Most flatbed trucks would fall into either the class 6 or class 7 categories. As an example, you might use these when your load doesn’t justify the use of a big rig and trailer, for LTL (less then load) freight, or for specialty freight and odd sized loads. People commonly see these used at hardware stores to deliver lumber and other purchases. But their uses are as varied as there are trucks on the road.
So what is it? A flatbed truck (or if you were in England, flatbed lorry) is a truck that has a flat open bed, without permanent sides or a roof. This makes the flatbed truck easy and versatile to load and unload, so basically loads that can be in the elements (or covered with a tarp), such as common construction materials.
Now when you look into getting a flatbed truck here under are present few pointers for you to consider.

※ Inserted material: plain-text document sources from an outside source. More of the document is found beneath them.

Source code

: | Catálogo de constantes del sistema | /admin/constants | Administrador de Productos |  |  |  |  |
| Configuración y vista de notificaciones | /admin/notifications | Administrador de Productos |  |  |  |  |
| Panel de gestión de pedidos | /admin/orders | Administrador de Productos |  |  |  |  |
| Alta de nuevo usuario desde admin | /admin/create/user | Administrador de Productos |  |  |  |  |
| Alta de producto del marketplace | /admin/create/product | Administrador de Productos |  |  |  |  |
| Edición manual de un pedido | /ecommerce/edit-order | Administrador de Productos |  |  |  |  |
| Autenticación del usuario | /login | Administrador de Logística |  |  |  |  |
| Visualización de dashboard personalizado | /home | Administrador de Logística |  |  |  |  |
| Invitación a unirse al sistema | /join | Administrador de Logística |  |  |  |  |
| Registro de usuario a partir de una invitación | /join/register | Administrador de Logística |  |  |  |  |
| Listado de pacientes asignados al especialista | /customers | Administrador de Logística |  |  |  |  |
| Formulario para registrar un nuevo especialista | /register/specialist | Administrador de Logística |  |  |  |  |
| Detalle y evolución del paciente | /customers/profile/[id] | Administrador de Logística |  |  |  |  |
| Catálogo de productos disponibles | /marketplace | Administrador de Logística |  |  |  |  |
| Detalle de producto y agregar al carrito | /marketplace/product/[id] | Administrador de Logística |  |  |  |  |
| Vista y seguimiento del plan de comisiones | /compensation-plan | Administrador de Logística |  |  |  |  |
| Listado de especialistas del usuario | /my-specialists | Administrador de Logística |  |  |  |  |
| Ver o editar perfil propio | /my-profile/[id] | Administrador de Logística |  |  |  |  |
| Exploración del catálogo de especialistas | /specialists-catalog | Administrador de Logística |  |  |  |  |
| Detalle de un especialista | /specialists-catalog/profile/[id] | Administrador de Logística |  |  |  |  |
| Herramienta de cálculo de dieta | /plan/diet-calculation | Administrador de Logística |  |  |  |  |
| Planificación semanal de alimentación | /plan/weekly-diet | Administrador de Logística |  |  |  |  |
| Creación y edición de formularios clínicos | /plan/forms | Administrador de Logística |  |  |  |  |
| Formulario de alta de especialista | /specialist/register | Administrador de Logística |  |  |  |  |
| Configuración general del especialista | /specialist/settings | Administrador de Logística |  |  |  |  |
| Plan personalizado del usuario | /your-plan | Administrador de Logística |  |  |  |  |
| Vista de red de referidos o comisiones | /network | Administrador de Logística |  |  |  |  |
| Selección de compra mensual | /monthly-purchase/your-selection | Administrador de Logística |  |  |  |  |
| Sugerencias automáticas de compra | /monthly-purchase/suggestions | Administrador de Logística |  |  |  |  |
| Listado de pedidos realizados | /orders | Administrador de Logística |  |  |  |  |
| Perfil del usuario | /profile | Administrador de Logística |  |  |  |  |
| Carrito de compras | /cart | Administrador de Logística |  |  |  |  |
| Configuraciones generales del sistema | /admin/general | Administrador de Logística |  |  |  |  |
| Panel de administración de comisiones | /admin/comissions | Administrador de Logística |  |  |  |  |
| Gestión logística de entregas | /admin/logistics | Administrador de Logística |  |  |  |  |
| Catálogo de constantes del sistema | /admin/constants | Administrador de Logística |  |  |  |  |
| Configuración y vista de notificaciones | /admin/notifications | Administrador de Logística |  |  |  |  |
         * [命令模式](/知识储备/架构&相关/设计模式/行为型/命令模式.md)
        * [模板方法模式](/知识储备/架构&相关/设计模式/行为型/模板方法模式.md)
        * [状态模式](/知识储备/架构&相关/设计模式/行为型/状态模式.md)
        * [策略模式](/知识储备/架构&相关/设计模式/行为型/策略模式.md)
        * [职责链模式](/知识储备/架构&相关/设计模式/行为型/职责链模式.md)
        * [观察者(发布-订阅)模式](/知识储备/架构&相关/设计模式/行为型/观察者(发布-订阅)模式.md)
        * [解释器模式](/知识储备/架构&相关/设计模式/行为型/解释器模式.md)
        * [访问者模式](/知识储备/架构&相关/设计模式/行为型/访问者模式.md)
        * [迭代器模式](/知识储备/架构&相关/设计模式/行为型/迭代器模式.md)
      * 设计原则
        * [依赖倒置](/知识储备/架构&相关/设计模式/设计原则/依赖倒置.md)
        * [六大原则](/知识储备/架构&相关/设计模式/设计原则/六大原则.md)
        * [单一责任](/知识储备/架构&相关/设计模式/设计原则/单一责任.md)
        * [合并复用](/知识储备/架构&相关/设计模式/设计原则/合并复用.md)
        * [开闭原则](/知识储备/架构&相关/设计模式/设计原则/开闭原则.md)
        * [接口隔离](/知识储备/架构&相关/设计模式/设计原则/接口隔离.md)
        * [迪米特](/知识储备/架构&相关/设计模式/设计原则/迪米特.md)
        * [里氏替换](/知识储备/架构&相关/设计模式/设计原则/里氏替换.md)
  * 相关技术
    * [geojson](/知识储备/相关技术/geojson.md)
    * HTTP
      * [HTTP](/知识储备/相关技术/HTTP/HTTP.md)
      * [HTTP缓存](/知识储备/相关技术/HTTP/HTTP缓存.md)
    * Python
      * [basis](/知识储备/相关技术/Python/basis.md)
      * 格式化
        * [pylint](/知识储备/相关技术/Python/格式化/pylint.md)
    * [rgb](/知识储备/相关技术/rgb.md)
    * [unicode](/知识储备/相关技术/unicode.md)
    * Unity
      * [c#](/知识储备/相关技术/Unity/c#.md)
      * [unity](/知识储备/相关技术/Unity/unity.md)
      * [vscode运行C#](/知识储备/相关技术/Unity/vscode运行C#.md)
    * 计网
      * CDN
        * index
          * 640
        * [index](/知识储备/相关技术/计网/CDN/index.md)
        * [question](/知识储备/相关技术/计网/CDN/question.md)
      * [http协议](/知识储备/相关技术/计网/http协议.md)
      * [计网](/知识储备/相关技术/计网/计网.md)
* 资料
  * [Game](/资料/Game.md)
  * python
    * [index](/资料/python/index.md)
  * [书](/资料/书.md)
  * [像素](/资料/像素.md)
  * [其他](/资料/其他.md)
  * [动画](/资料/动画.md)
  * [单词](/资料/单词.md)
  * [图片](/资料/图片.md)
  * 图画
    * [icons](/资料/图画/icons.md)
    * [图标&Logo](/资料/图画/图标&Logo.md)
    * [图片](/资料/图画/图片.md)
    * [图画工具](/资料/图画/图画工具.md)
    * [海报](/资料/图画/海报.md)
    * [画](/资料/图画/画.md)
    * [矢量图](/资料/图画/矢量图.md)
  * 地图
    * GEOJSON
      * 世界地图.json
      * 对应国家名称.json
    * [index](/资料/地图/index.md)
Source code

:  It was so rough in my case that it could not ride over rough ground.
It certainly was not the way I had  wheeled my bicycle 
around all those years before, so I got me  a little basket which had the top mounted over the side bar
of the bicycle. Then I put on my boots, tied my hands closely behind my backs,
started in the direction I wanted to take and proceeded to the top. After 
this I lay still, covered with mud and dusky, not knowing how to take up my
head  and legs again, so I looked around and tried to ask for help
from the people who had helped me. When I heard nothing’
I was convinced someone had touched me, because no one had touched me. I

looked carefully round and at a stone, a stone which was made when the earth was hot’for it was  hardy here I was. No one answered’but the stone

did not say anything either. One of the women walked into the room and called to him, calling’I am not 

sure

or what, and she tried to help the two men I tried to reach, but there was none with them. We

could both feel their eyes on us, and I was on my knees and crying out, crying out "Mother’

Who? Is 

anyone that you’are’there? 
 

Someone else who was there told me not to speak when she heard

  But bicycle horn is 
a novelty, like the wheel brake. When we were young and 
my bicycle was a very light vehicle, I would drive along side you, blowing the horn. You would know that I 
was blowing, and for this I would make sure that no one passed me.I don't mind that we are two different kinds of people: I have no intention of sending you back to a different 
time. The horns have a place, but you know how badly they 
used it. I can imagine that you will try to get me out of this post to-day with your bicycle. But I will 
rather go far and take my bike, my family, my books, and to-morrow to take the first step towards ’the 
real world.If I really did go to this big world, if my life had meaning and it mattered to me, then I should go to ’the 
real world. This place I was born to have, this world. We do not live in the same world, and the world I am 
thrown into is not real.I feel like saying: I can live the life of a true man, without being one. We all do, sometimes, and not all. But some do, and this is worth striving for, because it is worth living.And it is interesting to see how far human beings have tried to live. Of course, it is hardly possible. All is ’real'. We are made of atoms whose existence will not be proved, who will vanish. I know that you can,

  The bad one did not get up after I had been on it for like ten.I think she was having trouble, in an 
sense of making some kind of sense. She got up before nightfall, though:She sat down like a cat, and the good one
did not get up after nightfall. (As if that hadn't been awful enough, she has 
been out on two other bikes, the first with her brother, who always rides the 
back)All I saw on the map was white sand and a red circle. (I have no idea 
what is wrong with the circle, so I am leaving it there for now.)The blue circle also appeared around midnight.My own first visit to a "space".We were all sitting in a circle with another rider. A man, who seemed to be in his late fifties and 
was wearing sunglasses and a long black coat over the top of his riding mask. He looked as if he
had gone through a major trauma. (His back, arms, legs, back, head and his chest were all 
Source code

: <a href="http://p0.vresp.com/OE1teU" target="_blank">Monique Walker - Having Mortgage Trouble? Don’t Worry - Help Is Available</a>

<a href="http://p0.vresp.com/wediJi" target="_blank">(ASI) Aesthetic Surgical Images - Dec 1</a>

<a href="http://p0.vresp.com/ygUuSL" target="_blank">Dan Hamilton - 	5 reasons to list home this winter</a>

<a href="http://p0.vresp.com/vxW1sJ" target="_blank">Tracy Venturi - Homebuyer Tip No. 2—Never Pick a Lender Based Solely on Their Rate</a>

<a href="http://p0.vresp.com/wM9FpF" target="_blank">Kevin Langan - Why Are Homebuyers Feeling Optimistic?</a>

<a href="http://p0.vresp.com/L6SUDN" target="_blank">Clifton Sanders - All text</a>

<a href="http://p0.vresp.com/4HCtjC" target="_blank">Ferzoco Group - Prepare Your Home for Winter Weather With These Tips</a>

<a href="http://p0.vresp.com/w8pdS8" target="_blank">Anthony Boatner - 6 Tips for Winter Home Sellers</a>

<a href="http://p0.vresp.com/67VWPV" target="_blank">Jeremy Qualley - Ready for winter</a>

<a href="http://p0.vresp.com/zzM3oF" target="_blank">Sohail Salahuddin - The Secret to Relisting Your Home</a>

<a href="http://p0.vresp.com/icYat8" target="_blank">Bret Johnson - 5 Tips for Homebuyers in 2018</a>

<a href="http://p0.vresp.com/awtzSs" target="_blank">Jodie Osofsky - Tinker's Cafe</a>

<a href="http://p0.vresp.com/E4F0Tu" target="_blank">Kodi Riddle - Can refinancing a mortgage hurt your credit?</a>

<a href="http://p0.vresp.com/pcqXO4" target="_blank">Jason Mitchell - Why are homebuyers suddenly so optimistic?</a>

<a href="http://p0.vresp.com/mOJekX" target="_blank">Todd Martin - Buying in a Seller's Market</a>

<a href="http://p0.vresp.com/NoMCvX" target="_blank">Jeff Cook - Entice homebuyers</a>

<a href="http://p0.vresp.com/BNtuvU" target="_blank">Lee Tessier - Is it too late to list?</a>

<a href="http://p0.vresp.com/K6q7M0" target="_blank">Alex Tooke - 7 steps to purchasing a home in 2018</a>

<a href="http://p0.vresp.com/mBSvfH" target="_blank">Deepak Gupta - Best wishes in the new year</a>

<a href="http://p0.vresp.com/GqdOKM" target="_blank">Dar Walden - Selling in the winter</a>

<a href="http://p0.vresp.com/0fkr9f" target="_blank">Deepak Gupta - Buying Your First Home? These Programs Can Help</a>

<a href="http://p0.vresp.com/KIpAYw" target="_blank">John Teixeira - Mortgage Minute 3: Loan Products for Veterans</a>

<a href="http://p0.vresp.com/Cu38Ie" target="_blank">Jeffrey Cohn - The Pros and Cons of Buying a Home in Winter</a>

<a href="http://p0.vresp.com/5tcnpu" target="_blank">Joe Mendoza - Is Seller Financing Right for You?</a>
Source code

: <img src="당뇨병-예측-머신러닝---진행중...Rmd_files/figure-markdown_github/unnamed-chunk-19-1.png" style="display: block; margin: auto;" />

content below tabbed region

Just like any purchase that you make, you have to shop around first, find what you need, and one think for sure you must inspect the flatbed truck first before you decide to buy it. I would recommend that you have a professional mechanic, not associated with the dealership, look it over. If it is a trusted dealership or you are buying new flatbed truck, just a quick check might be fine. But if it is a private seller, an inspection is a must.
You need to check for rust and other damage. Take it for a test drive. Make sure it handles well and runs smoothly. If you have any questions ask. Now is the time!
I have heard two different thoughts on this. Some say with the newer vehicles it’s harder to adjust the odometer. But if you are buying a used vehicle, find out if the engine has been replaced, or rebuilt. Ask about the transmission and the drive train. Check the brakes.
Find out if they kept their maintenance logs on the flatbed truck. If so, you can compare odometer readings for accuracy there as well. Of course it isn’t always the number of miles but the type of miles.
You don’t want a flatbed truck with too many miles.
Maintenance is the number one most important thing you can do for your truck equipment. So if you’re going to buy a used flatbed trucks, you must know the maintenance record. It is very important to know that the flatbed truck was well maintained, by a properly certified licensed mechanic.
Check to see if the truck oil was changed regularly. Check to see if the tires were rotated and balanced. Everything that you do on your fleet is for the good of your business. Buying a flatbed truck that was not properly maintained could cost you more than a new one.
Every state and metropolitan area has different standards for inspections, though the core issues are the same across the board. Make sure the flatbed trucks inspection is up to date. If they have the previous inspection records, check those as well.
It is better to get too much information than not enough.
This is so important when purchasing any used vehicle. But if you’re going to buy a flatbed truck for your business you must know its history. Run a Carfax report on it. That is right! You can run a report on Carfax for big trucks as too! Check other records, do whatever it takes, but don’t just take the owner’s word for it.
The last thing you want is an unsafe flatbed truck. If it was in an accident, repaired and back in service there could be a whole slew of unseen problems. The frame could be bent or have a hairline fracture. The last thing you want is an issue while hauling for a customer.
Something to think about; if the vehicle looks great but was in an accident, there must be a reason they are selling it. Don’t buy it, think about it first, and then make the decision.
Not every company can afford to give every driver their own assigned vehicle. Smaller companies will of course have fewer drivers. But if it was a larger organization the flatbed truck might have ten different drivers operating it every week.